**Records from a data collection**
*** Block opens ***

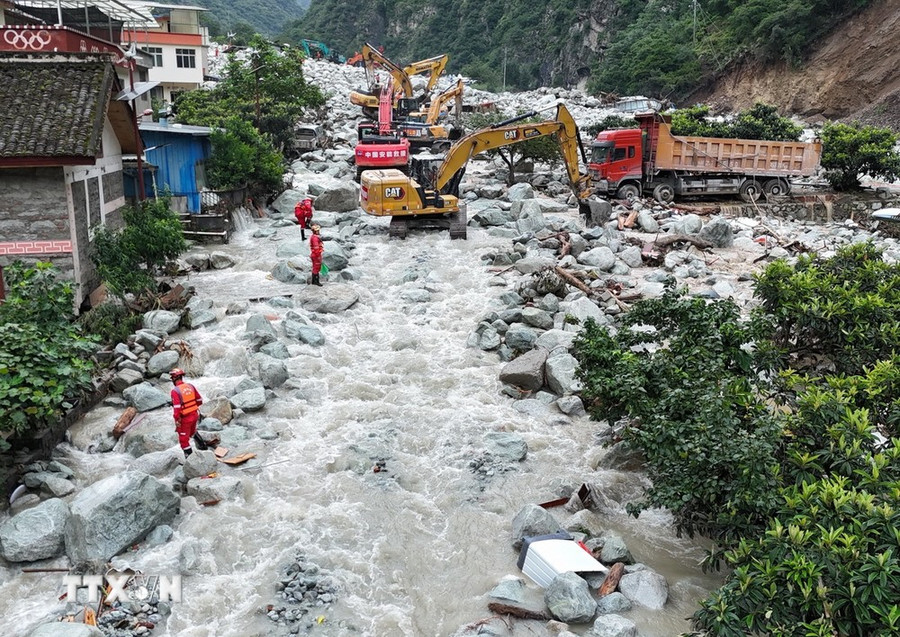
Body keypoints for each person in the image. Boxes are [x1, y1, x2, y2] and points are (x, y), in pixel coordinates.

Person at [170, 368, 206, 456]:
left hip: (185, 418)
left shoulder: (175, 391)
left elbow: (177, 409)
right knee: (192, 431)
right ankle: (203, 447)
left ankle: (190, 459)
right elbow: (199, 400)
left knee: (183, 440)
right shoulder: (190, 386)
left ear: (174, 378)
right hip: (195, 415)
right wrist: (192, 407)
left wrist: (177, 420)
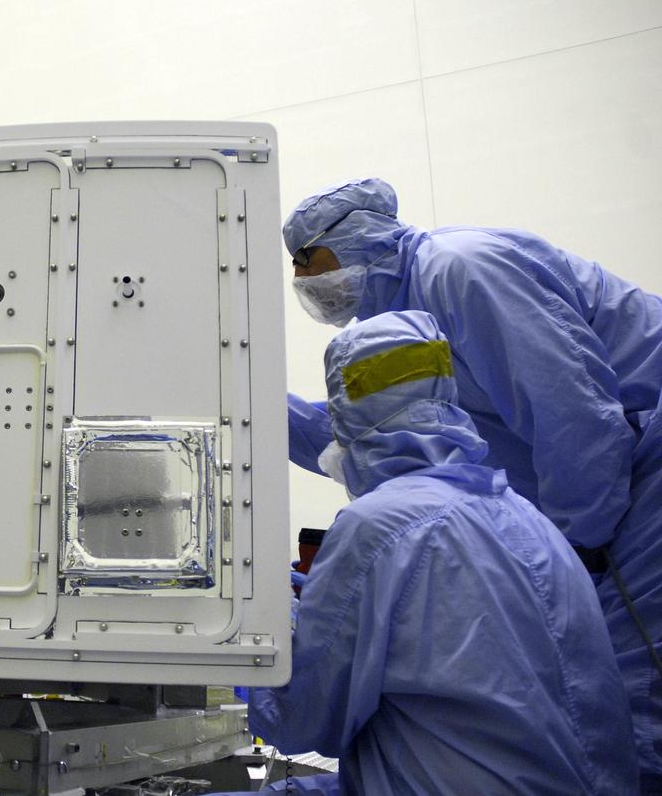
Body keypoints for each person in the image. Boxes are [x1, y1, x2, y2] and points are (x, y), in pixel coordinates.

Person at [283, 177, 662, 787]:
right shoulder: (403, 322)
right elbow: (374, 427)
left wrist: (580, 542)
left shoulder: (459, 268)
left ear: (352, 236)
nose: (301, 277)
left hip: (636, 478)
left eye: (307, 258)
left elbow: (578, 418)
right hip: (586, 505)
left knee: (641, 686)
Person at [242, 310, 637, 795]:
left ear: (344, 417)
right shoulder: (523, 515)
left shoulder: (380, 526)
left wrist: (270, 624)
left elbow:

*** Block closes ***

**Your assignment**
Each record is to be copied word for word, with no images carried over.

**Result**
Body keypoints for each person in the image. Boxes are [x1, y1, x2, y2] and points are (x, y), in pixel coordinates.

Person at [170, 368, 206, 456]:
left hip: (185, 418)
left shoulder: (175, 391)
left elbow: (177, 409)
right knee: (192, 431)
right ankle: (203, 447)
left ankle: (190, 459)
right elbow: (199, 400)
left knee: (183, 440)
right shoulder: (190, 386)
left ear: (174, 378)
right hip: (195, 415)
right wrist: (192, 407)
left wrist: (177, 420)
Body keypoints for each person in the image. Boxes are [x1, y1, x2, y2] and points are (x, y), in pixel coordinates.

Person at [283, 177, 662, 787]:
right shoulder: (403, 322)
right elbow: (374, 427)
left wrist: (580, 542)
left shoulder: (459, 268)
left ear: (352, 236)
nose: (301, 277)
left hip: (636, 478)
left eye: (307, 258)
left elbow: (578, 418)
right hip: (586, 505)
left knee: (641, 686)
Person at [242, 310, 637, 795]:
left ear: (344, 417)
right shoulder: (523, 515)
left shoulder: (380, 526)
left wrist: (270, 624)
left elbow:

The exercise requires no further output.